I praised the CDK's construct-based component model and its integration with other AWS tools and with existing programming language ecosystems. But during my six months journey I faced also a few difficulties which I describe next.

Moving resources

I like maintaining code which groups resource definitions into high-level, application-specific modules like "storage layer" or a "compute cell" because the structure provides me context about a particular resource's role in the application. As I mentioned before, constructs provide a great modeling tool for building up these modules.

The CDK computes a resource's unique identity based on its path within the construct tree. Hence, when you move a resource from one high-level construct to another, CloudFormation interprets this change as an instruction to recreate that resource under a new identity.
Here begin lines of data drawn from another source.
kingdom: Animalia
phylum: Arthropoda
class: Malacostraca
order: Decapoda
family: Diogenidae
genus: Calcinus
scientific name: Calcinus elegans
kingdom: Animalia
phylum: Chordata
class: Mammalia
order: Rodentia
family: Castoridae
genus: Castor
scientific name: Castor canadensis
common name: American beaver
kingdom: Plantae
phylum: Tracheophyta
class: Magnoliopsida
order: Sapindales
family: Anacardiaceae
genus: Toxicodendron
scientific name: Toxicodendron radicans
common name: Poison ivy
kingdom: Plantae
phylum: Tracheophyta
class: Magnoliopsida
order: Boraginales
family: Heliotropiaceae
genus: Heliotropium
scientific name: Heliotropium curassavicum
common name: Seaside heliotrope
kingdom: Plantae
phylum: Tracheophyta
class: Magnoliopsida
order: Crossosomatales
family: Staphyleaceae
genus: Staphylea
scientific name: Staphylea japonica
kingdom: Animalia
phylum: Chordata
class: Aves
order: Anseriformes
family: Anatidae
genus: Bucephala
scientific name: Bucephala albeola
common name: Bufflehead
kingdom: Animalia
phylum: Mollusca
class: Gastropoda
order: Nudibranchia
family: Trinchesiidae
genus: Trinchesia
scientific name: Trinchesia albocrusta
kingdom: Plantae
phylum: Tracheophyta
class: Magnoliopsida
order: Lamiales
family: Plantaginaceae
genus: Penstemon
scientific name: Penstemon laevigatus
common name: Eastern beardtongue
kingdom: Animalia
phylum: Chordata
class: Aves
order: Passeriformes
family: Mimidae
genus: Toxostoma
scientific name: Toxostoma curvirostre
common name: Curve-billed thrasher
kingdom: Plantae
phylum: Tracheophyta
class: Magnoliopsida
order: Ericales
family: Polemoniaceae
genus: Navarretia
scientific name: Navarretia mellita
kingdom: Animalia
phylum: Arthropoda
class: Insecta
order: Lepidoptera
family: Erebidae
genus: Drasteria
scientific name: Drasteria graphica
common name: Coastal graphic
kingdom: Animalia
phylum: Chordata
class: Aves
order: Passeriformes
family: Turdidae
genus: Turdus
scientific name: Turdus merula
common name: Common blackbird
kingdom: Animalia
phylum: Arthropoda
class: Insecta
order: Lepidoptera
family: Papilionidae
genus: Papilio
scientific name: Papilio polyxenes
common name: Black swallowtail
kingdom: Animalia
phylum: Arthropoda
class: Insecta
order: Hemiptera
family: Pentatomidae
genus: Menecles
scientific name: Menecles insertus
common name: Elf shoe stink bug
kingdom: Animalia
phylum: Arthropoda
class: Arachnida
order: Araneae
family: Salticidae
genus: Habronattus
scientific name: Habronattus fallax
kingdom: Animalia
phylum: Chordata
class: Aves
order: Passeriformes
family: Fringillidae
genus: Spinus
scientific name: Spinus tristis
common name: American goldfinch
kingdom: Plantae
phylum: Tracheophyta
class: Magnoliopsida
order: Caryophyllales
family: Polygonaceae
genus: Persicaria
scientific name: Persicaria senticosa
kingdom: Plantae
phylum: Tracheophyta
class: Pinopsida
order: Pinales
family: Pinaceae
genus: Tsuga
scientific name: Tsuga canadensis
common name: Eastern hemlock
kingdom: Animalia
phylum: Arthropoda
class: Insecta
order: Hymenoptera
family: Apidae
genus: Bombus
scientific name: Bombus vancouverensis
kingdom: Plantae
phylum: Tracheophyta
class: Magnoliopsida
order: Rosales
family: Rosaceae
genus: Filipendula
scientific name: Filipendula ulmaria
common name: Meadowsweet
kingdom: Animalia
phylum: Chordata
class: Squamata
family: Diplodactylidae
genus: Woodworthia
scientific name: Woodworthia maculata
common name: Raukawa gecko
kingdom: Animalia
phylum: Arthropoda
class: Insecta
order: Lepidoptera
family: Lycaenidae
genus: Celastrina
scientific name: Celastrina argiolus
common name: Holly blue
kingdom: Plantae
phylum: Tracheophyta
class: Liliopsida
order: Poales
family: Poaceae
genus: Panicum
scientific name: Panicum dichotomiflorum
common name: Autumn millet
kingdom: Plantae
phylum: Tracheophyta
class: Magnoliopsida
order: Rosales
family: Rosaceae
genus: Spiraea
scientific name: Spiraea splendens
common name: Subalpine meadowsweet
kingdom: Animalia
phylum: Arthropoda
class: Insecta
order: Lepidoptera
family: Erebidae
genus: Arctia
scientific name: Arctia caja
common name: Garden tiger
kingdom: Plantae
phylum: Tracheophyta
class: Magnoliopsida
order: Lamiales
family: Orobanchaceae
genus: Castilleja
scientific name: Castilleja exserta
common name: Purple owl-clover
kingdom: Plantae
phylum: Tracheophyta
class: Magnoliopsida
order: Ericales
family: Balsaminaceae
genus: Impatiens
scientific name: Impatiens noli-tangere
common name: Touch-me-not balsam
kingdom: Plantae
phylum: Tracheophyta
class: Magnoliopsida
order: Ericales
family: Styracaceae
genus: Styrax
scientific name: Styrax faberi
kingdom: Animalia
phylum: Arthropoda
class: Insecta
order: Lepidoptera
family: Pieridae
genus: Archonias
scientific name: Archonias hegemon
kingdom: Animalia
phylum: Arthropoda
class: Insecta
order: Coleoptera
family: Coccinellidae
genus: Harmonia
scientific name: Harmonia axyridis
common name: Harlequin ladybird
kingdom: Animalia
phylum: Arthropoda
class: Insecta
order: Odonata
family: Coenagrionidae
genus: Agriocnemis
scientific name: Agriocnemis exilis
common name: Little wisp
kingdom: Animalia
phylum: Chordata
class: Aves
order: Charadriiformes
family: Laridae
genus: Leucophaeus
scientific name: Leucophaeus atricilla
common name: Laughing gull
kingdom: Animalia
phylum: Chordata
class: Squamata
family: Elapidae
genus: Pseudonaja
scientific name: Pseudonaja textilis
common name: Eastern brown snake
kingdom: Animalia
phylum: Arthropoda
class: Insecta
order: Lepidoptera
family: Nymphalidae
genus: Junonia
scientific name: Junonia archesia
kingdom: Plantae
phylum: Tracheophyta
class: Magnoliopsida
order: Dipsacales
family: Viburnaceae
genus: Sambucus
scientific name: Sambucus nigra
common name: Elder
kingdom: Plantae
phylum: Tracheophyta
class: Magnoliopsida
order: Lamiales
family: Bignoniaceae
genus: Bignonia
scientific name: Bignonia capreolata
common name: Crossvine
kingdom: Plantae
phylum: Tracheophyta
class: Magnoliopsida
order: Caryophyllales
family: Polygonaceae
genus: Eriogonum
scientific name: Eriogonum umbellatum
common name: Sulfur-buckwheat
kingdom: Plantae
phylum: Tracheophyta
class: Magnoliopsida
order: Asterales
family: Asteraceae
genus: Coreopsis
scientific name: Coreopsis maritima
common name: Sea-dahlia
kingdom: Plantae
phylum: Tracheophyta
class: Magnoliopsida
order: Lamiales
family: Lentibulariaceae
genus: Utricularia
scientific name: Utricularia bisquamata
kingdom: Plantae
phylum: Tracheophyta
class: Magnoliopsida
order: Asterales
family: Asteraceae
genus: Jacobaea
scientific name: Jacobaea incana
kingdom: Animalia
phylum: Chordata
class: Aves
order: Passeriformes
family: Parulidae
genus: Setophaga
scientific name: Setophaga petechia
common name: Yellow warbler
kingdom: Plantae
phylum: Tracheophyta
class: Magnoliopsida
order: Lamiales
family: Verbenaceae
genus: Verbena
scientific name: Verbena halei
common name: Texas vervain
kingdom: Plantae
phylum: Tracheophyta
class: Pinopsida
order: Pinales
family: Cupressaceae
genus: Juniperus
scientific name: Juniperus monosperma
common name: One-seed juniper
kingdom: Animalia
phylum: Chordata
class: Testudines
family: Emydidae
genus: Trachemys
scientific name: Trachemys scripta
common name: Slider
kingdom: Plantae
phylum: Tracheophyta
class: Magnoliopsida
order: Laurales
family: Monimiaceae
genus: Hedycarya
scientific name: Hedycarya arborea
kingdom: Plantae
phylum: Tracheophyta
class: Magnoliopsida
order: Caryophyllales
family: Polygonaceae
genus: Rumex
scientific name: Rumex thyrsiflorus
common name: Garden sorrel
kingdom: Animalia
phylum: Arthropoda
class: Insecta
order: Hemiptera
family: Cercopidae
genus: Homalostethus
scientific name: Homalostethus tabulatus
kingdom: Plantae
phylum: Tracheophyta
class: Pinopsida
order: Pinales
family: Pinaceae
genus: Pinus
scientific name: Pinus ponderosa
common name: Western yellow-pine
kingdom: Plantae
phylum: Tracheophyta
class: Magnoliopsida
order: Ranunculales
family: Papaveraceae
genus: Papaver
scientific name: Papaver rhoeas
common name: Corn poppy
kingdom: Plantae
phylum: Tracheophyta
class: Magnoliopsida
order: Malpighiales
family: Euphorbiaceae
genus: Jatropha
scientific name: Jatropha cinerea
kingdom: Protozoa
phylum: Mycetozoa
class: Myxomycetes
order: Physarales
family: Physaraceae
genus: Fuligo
Depending on the resource, this might cause service interruption, data loss, or both.

A technique I learned from the CDK documentation protects against accidental resource destruction: I add a unit test that asserts the stability of the critical resource's logical identifier.

Using deferred values

In a CloudFormation template a Ref refers another resource's property. During deployment, the CloudFormation service orders resource creation such that it can substitute the Ref with the property's actual value.

The CDK models references using tokens. These tokens present as regular TypeScript strings, but their values use a special encoding. This design choice lets you write code that looks like direct property access, which the CDK translates into Refs when needed. On the flip slide, you lack a clear signal when you handle one of these deferred values.

Fortunately, most of the code I write avoids inspecting or manipulating tokens. If you develop a construct library I suggest studying how to check for unresolved tokens in your constructs.

EKS Blueprints

The final point I want to make doesn't concern the CDK itself; it highlights a self-inflicted problem that can surface in any project. At work, we use the EKS Blueprints library which, to me, creates more issues than it solves. Instead of using plain constructs, this library layers a bespoke dependency injection system on top of the CDK's existing construct programming model. Also, this implementation heavily relies on async/await, which makes escaping its patterns incredibly difficult.

Summary

If you build on AWS, I suggest using the Cloud Development Kit. You may have reasons to choose something else, but I believe you should consider the CDK first before anything else. For learning, I recommend the official documentation, and especially the best practices section which offers many useful tips on structuring your AWS accounts, deployment pipelines, and CDK code. Finally, use any constructs from the CDK, but think twice before importing other construct libraries.